ESMA changes approach on UCITS collateral has been saved
ESMA changes approach on UCITS collateral
UCITS receiving government securities may derogate from the collateral issuer concentration rule
ESMA has revised its position on the new 20% issuer diversification requirement in relation to collateral received by a UCITS. A UCITS may now be fully collateralised in government backed securities, provided it meets alternative diversification and disclosure requirements.
The new exemption
ESMA’s “Guidelines on ETFs and other UCITS issues” include a new 20% issuer diversification rule with respect to collateral received for the purposes of efficient portfolio management (EPM) techniques and OTC derivative transactions.

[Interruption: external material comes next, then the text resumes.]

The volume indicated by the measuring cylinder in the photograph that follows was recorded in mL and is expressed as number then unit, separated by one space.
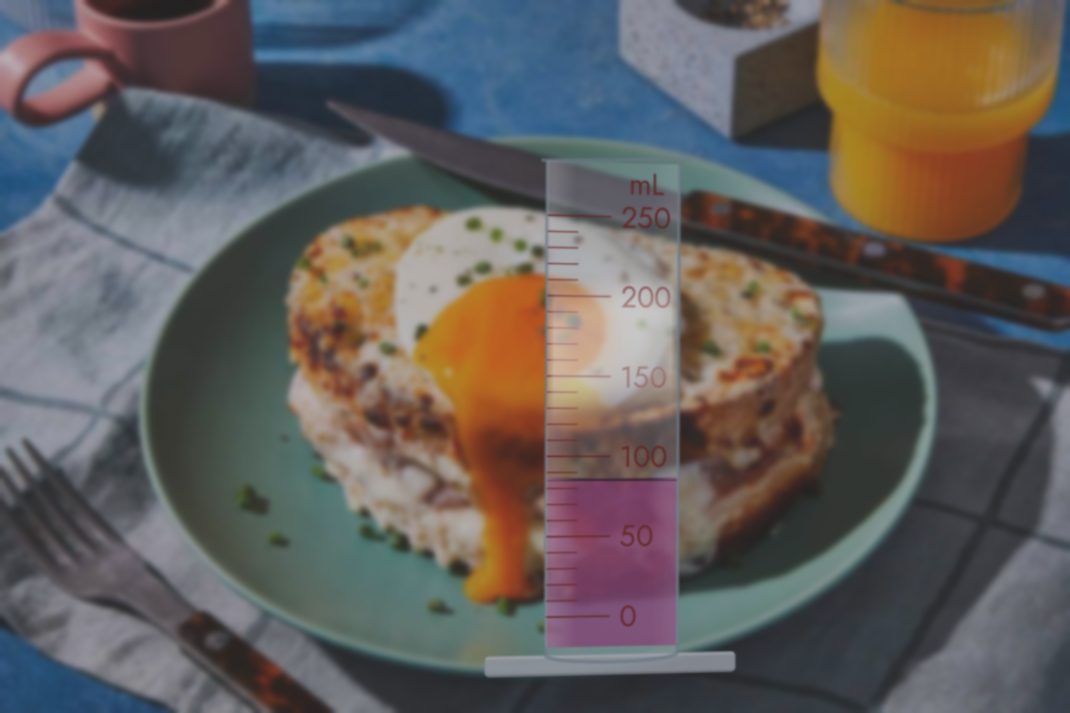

The rule was due come into effect on 18 February 2014 for all pre-existing UCITS that were able to avail of the one year transitional period.
However, the 20% issuer concentration rule would have created significant challenges for some UCITS, and money market funds in particular, which would typically receive large quantities of collateral in the form of high-quality government securities. In response to industry requests and following consultation, ESMA issued a final report on 24 March 2014 which provides an exemption from the 20% collateral diversification rule for government backed securities.
Under the revised guidelines a UCITS may be fully collateralised in different transferable securities and money market instruments issued or guaranteed by a member state, one or more of its local authorities, a third country, or a public international body to which one or more member states belong. The exemption is available to all UCITS rather than just money market UCITS, as previously proposed. The change of approach represents a positive development for many UCITS since the previous ESMA position on the 20% limit could have adversely impacted liquidity and collateral management practices for these funds.
As usual under the ESMA process, the guidelines have to be translated into all official EU languages and officially published and there will then follow a two month period for national regulators to comply or explain. At the end of this period the guidelines will officially apply with transitional arrangements for the new disclosure requirements (as set out below).
New diversification rule
UCITS availing of the above exemption should instead receive securities from at least six different issues, but securities from any single issue should not account for more than 30 % of the UCITS NAV.
Where a UCITS intends to be fully collateralised in government backed securities, it must disclose this fact in the prospectus. A UCITS availing of the exemption must also list the government issuers to which it may be exposed to beyond the 20% limit.
The prospectus disclosure should be applied at the first update following official application of the guidelines or at the latest, 12 months after application of the guidelines.
Annual report disclosure
The UCITS’ annual report should contain details of the following in the context of OTC financial derivative transactions and efficient portfolio management techniques:
- where collateral received from an issuer has exceeded 20% of the NAV of the UCITS, the identity of that issuer; and
- whether the UCITS has been fully collateralised in securities issued or guaranteed by a member state.
These new annual report disclosure requirements are not valid for year-end 2013 but will apply to any accounting period that ends after the date of application of the new guidelines.